‘Intimacy builds worlds; it creates spaces and usurps places meant for other kinds of relation,’ wrote the literary critic and queer theorist Lauren Berlant. Just as the verb ‘to intimate’ implies the ability to ‘communicate with the sparest of signs and gestures’, intimacy similarly ‘involves the aspiration for a narrative about something shared, a story about both oneself and others that will turn out in a particular way.’ [1] We find comfort and security in these shared narratives – particularly in times of crisis – instinctively retreating into ‘zones of familiarity’, kinship, friendship, romantic love and community. Yet, it is also in times of crisis that theintimate ties that bind us also become especially strained and even undone.
We have all experienced the ambivalence that lies within the intimate sphere in the wake of the Covid-19 pandemic; a global crisis that has exercised pressure on the boundaries between self and other, private and public, the virtual and actual, and the human and non-human in unprecedented ways. Across the world, city-wide quarantines, social distancing and self-isolation, heightened xenophobia and biopolitical governance have made us uncomfortably aware of how intimacy is far from a clearly-defined, neutral and ‘natural’ practice, but one that is invested with power, often taking exclusionary and even violent forms.

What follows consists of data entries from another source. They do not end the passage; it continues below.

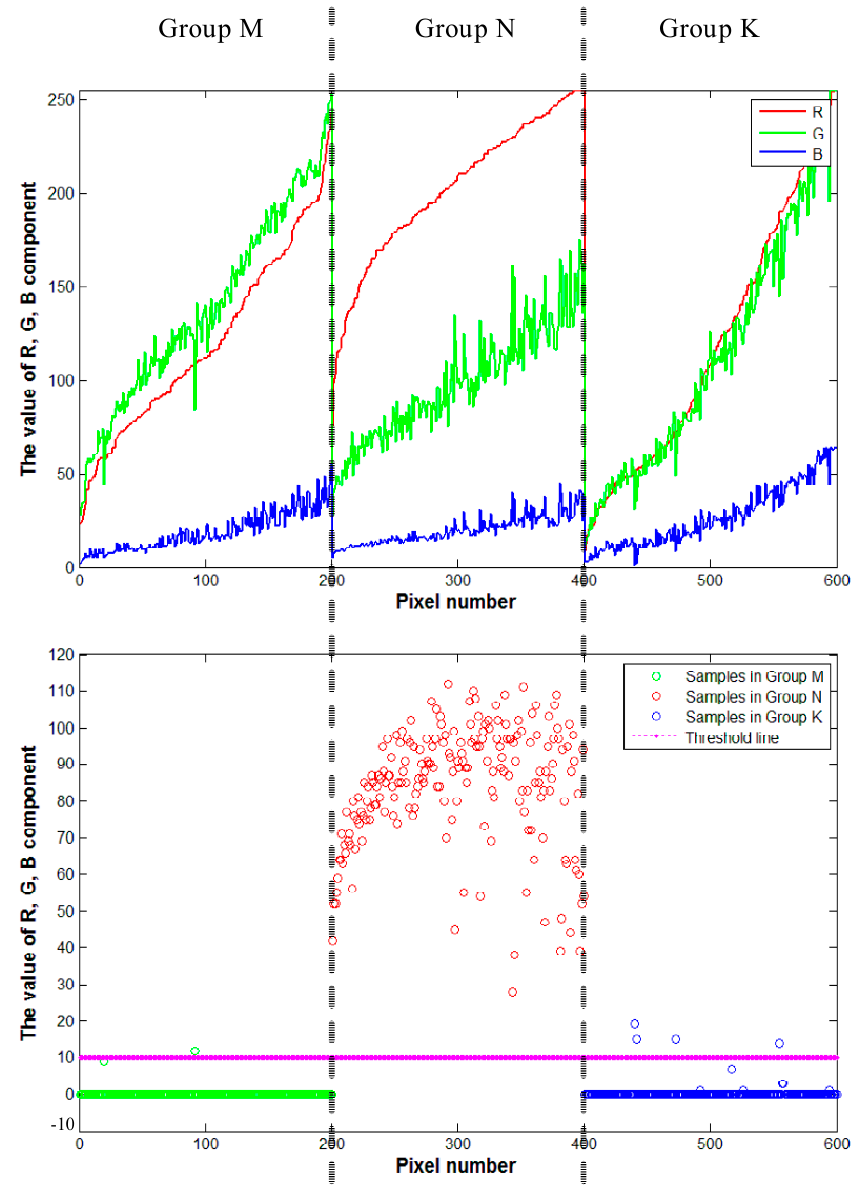
Figure 5. The results of Equation (1) for sample points.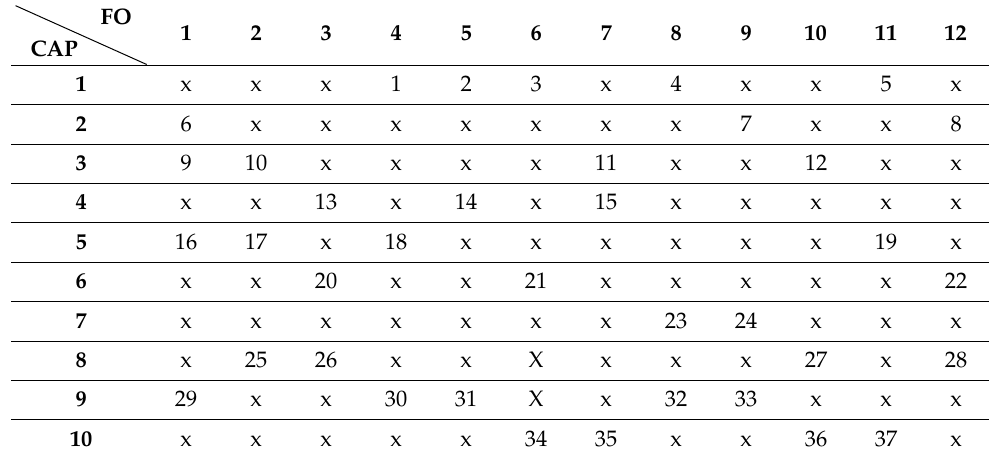
Table 4. Set of admissible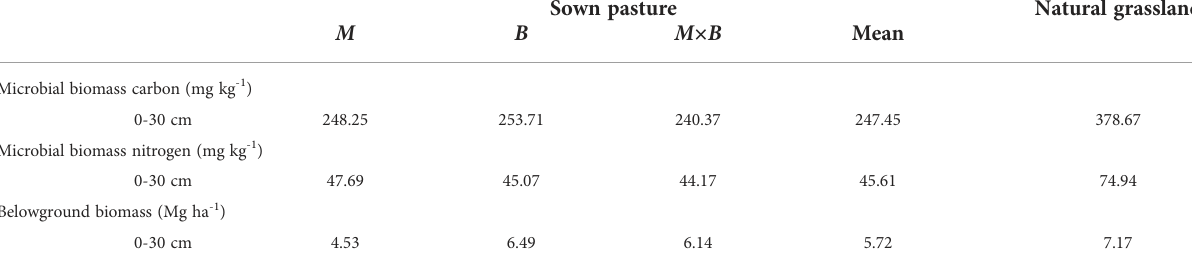
TABLE 4 Vertical variations and trends in soil biological properties over soil depth in sown pastures versus the natural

In the light of such recent events that continue to trouble normative understandings of proximity and closeness, the first Asymmetry lecture series invites artists, curators and scholars to reflect on and ‘rethink’ intimacy in the context of transnational Chinese and Sinophone art. For Berlant, rethinking intimacy means to ‘appraise how we have been and how we live and how we might imagine lives that make more sense than the ones so many are living.’ While the positive and even utopian dimensions of intimacy as a practice of world-building will be explored in relation to the politics and ethics of care, co-habitation and belonging in artistic practice, the invited speakers will also consider the more ambivalent facets of intimacy that extend to wider ecologies and assemblages, or what Berlant called ‘energies of attachment’: interspecies, material, digital and diasporic intimacies that have no canon.
[1] Lauren Berlant, ‘Intimacy: A Special Issue’, Critical Inquiry, Winter 1998. Vol 24, No 2, pp 281-288
Convened by Dr Wenny Teo, Senior Lecturer in Modern and Contemporary Art, The Courtauld; Michèle Ruo Yi Landolt, Deputy Director, Asymmetry Art Foundation, and Dr Feixuan Xu, Asymmetry Postdoctoral Fellow, The Courtauld.